Мансур, заставив себя расслабиться, не заметил, как заснул. Сидя на полу, привалившись к краю детской кроватки.

Она необъятна, в ней снятся пророчества.

Глава 4

В момент пробуждения мозг совершает экспресс-опрос ячеек памяти, извлекая сведения о наиболее значимом событии минувшего дня. Если отчёт оптимистичен, у человека повышается настроение. Грустная информация оборачивается скверным состоянием духа.

Мансур проснулся засветло и, понукаемый будильником, нехотя выпутался из простыней. Казалось странным, что не удавалось вспомнить, когда покинул детскую и как оказался в постели с Тафидой.

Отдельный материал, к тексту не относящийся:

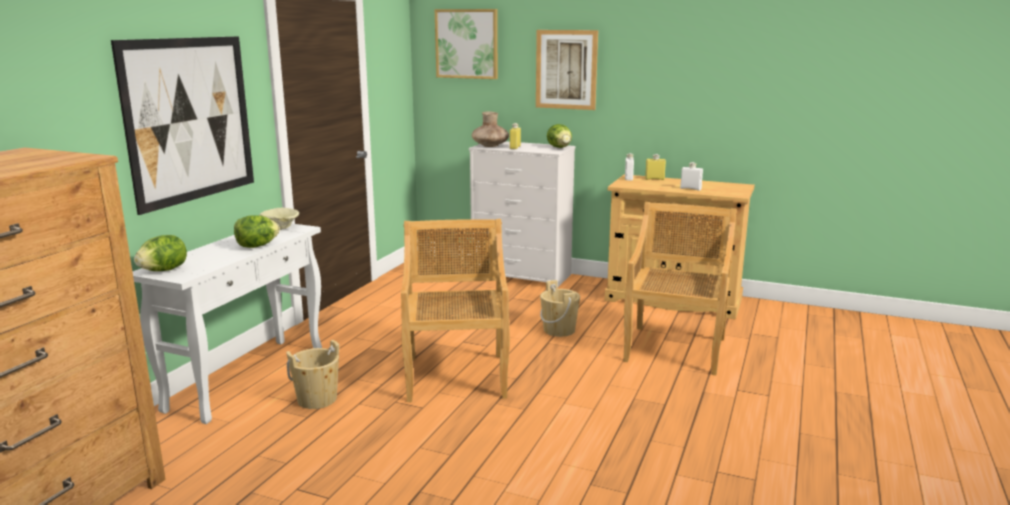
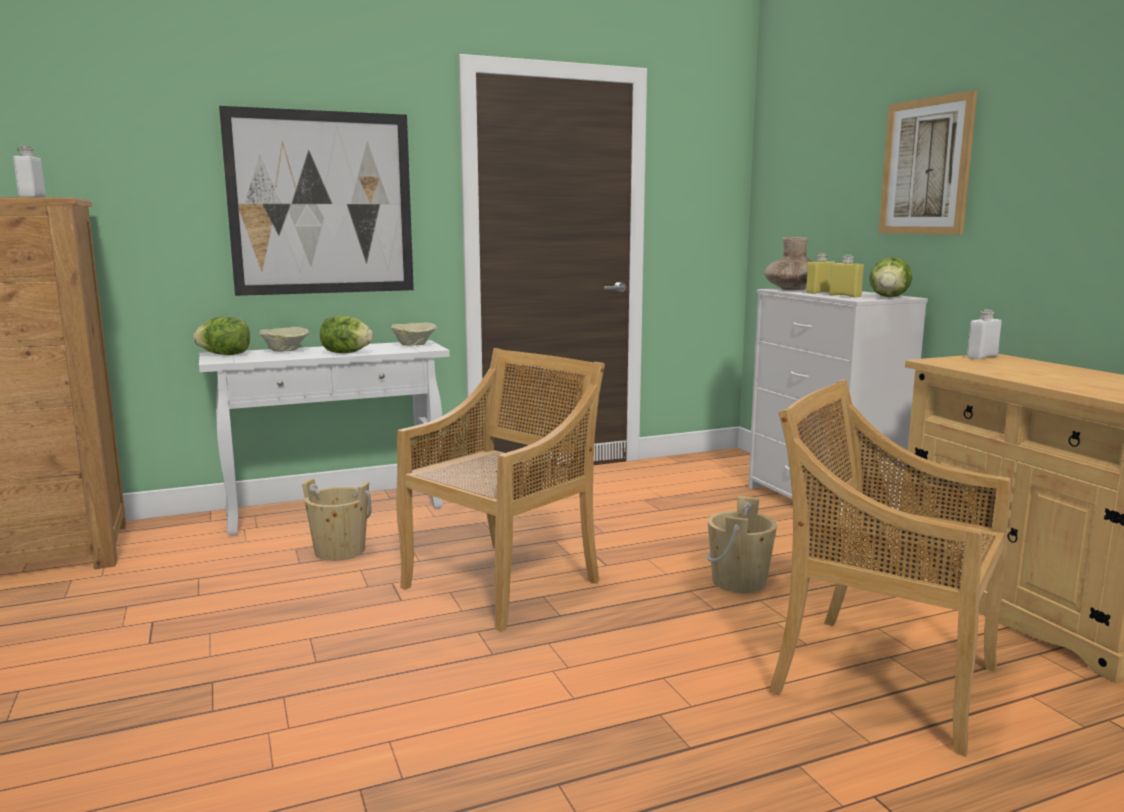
camera: 45 degrees right, 5 degrees down
(199, 255) = (286, 351): none -> beige bowl
(467, 44) = (807, 141): picture -> none
(654, 179) = (1031, 363): yellow bottle -> yellow bottle (845, 296)
(675, 349) = (880, 678): beige chair -> beige chair turned 120 degrees counterclockwise
(690, 189) = (1062, 381): white bottle -> white bottle (32, 197)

Брачная опочивальня после глобальной переделки выглядела кумирней. Высосавшей шестилетнюю накопительную программу, зато воздававшей хозяевам кротким уютом и невозможностью наскучить. Подбирая мебель, супруги отказались от платяных шкафов. Бытовой скарб хранился в массивных комодах, расписанных арабской вязью. Верхнюю одежду скрывали яркие шторы в удобно устроенных нишах. Красным выкрашенные стены задрапированы коврами с меланхолическим орнаментом и поверх дедовым наследством — старинными мечами. Пол из породистого камня застлан персидским паласом ручной работы. Вместо стульев и кресел подушки и пуфики. К потолку кованными цепями крепились светильники, вроде чудесных ламп Аладдина.

Немного поспешней, чем следовало, Мансур задёрнул балдахин — шёлковый бордо, с позолотой по краям. Роскошная резная кровать после вчерашних сказок Амиру напоминала ложе халифа — лишь полицейская форма, придирчиво сложенная на прикроватном сундуке, губила впечатление.

Мансур привёл себя в порядок, оделся и, покровительственно взглянув на обстановку, перебрался в кухню. Неимоверно сосало в подвздошье, но магнетизм супружеской постели уступил свирепому предвкушению кофе. Даже Тафида, пикантно дыша в подушку, потерпела фиаско.